• [Data excerpt]:
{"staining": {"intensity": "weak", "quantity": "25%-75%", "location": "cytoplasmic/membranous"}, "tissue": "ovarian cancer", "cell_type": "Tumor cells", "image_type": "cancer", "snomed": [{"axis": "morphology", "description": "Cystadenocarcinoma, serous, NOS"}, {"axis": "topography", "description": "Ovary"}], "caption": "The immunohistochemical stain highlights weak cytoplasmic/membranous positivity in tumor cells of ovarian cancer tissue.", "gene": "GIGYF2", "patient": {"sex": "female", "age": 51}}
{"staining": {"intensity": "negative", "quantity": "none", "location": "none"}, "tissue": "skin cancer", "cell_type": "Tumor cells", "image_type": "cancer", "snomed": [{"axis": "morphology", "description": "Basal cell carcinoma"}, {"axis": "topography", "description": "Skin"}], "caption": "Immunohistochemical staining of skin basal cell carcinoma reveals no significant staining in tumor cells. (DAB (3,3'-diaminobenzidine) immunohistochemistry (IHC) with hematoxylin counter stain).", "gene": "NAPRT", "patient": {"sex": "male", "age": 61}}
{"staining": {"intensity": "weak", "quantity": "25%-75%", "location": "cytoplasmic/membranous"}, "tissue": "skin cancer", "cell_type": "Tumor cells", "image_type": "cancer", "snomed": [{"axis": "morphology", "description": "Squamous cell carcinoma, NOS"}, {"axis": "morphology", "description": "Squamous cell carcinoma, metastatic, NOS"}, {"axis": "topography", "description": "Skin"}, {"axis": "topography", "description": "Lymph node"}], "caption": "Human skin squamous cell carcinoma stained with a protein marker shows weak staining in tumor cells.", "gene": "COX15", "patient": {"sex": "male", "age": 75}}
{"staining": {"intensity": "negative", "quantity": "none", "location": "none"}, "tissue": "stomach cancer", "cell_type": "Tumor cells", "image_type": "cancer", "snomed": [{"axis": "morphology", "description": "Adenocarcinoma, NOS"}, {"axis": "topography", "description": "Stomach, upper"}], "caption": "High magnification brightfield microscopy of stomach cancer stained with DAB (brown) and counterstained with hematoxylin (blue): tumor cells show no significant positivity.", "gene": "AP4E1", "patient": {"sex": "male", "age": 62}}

• [What is required]: I'd like an exact copy of the lines above, from the very first one through the line that contains "staining of skin", with nothing else added.

• [Result of the exercise]:
{"staining": {"intensity": "weak", "quantity": "25%-75%", "location": "cytoplasmic/membranous"}, "tissue": "ovarian cancer", "cell_type": "Tumor cells", "image_type": "cancer", "snomed": [{"axis": "morphology", "description": "Cystadenocarcinoma, serous, NOS"}, {"axis": "topography", "description": "Ovary"}], "caption": "The immunohistochemical stain highlights weak cytoplasmic/membranous positivity in tumor cells of ovarian cancer tissue.", "gene": "GIGYF2", "patient": {"sex": "female", "age": 51}}
{"staining": {"intensity": "negative", "quantity": "none", "location": "none"}, "tissue": "skin cancer", "cell_type": "Tumor cells", "image_type": "cancer", "snomed": [{"axis": "morphology", "description": "Basal cell carcinoma"}, {"axis": "topography", "description": "Skin"}], "caption": "Immunohistochemical staining of skin basal cell carcinoma reveals no significant staining in tumor cells. (DAB (3,3'-diaminobenzidine) immunohistochemistry (IHC) with hematoxylin counter stain).", "gene": "NAPRT", "patient": {"sex": "male", "age": 61}}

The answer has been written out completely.